Segment Start: DATASET CONTENT

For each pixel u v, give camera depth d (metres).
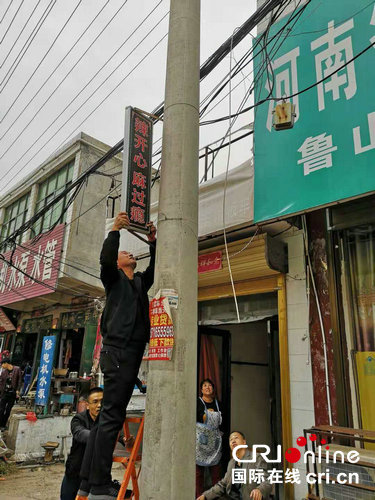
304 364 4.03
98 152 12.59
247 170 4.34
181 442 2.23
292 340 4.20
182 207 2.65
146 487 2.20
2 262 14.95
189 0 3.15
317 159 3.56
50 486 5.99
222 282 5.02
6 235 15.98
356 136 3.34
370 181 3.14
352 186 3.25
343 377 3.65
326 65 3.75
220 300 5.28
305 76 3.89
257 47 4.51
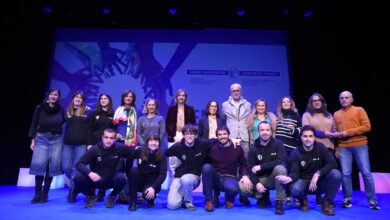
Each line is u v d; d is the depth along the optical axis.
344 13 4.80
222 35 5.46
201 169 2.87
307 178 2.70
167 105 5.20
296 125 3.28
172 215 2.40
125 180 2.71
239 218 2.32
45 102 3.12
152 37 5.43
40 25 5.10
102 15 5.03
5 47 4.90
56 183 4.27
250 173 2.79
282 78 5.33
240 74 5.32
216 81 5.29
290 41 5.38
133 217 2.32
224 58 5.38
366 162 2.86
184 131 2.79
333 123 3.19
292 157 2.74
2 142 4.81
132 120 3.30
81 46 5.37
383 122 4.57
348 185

Segment End: DATASET CONTENT
Segment Start: DATASET CONTENT

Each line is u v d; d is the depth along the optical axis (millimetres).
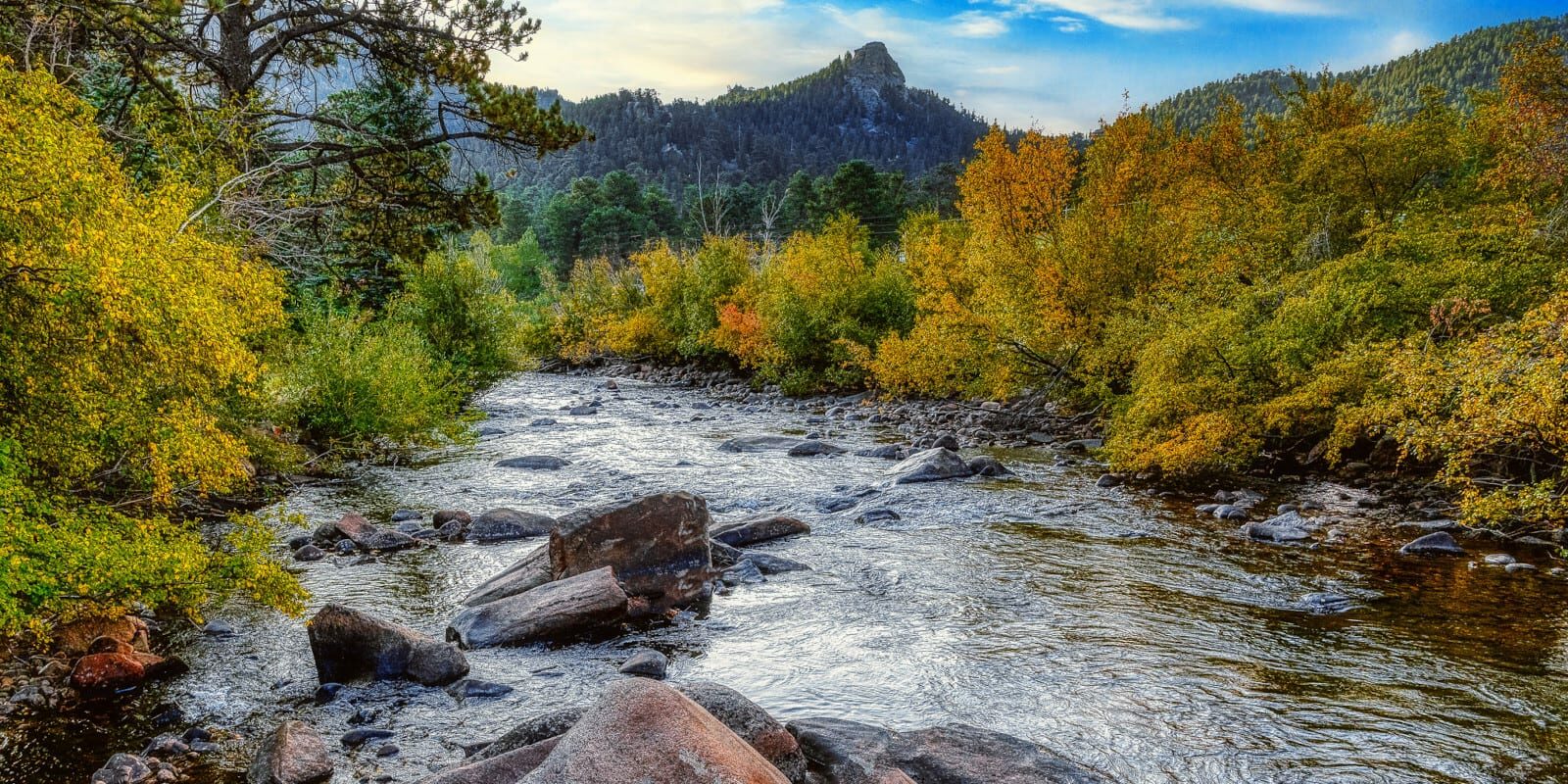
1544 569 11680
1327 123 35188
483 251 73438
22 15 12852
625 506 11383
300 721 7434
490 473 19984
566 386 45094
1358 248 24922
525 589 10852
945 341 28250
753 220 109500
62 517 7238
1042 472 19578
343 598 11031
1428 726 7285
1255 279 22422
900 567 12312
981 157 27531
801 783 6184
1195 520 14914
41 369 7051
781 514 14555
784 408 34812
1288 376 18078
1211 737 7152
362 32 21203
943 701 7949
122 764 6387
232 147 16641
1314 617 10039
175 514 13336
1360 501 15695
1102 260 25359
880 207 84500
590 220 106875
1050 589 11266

Segment End: DATASET CONTENT
Segment Start: DATASET CONTENT

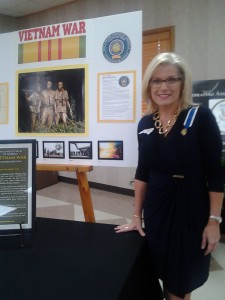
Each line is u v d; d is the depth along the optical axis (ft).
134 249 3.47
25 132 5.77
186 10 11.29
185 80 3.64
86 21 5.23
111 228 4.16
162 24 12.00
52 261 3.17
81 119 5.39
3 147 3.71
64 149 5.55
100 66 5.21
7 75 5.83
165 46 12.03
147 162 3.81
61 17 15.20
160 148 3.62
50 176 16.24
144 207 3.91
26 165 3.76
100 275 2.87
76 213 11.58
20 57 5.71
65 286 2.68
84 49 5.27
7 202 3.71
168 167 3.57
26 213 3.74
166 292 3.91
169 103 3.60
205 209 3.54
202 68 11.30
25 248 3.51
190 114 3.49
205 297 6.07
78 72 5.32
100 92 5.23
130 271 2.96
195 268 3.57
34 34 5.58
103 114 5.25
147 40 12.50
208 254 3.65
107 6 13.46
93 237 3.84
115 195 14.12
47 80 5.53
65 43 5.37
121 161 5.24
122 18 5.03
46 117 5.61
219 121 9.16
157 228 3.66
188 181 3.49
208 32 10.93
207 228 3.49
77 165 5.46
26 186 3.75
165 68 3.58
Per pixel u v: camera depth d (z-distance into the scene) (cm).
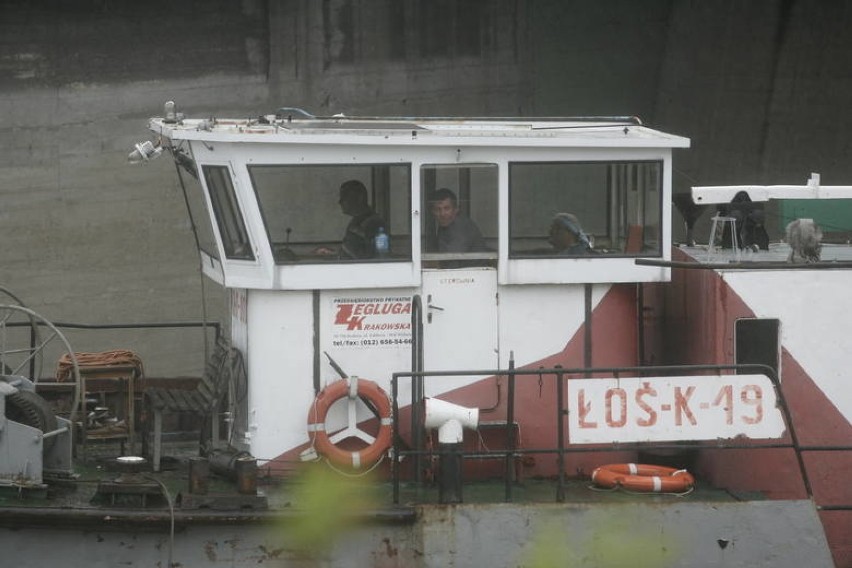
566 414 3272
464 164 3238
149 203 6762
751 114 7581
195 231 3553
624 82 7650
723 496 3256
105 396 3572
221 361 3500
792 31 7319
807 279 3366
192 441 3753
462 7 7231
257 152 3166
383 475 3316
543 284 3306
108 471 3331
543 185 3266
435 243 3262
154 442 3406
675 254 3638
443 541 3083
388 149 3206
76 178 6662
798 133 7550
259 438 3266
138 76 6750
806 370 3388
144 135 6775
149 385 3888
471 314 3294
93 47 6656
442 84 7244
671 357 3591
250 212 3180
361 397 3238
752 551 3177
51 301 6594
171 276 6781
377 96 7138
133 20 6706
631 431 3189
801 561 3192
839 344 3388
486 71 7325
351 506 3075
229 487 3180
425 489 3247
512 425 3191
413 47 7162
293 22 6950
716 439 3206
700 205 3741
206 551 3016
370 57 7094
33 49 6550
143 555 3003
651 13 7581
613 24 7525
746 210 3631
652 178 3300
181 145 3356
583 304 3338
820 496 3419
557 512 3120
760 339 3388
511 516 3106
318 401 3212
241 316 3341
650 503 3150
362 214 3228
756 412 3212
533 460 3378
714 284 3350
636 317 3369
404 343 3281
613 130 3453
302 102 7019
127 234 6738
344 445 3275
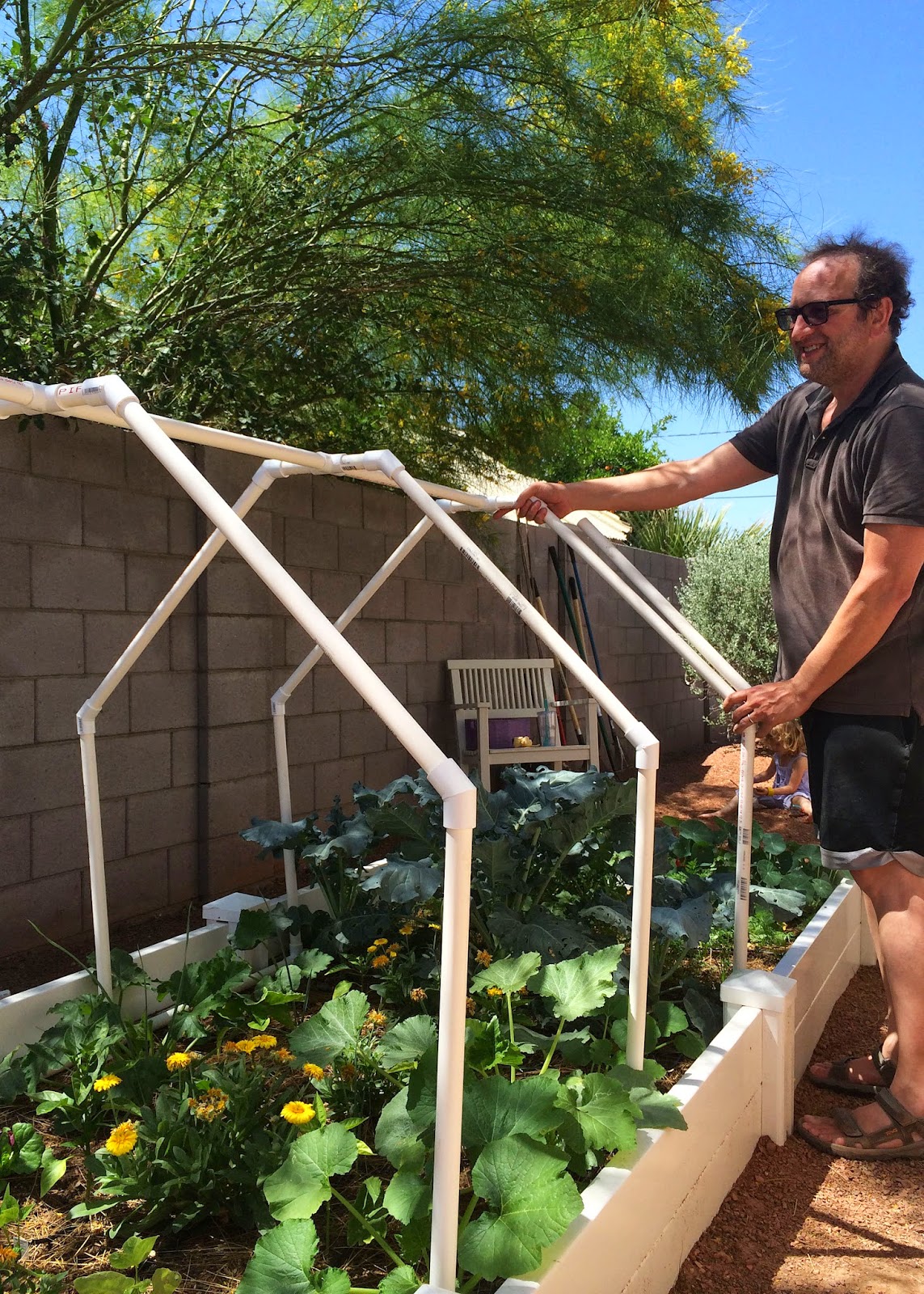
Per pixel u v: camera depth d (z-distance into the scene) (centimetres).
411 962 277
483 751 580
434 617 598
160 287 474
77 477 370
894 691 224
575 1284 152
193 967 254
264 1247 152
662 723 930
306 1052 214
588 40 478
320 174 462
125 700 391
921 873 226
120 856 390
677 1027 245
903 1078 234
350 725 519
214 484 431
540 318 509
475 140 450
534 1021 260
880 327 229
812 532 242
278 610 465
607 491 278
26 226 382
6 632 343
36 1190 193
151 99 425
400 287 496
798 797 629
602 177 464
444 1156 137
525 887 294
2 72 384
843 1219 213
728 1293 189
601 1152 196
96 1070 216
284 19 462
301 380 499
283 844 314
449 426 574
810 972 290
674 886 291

Segment End: DATASET CONTENT

■ ABOUT THIS EXERCISE ■
From the records above, return exactly the lines running from the one that contains "208 254 3.65" down to the one that contains "76 178 6662", both included, without any pictures.

■ ANSWER FOR THE TASK ■
208 254 3.65
107 6 13.46
93 237 3.84
115 195 14.12
47 80 5.53
65 43 5.37
121 161 5.24
122 18 5.03
46 117 5.61
219 121 9.16
157 228 3.66
188 181 3.49
208 32 10.93
207 228 3.49
77 165 5.46
26 186 3.75
165 68 3.58
Per pixel u v: camera depth d (z-distance into the scene) (cm).
566 414 3272
464 164 3238
149 203 6762
751 114 7581
195 231 3553
624 82 7650
723 496 3256
105 396 3572
221 361 3500
792 31 7319
807 279 3366
192 441 3753
462 7 7231
257 152 3166
383 475 3316
543 284 3306
108 471 3331
543 185 3266
435 243 3262
154 442 3406
675 254 3638
443 541 3083
388 149 3206
76 178 6662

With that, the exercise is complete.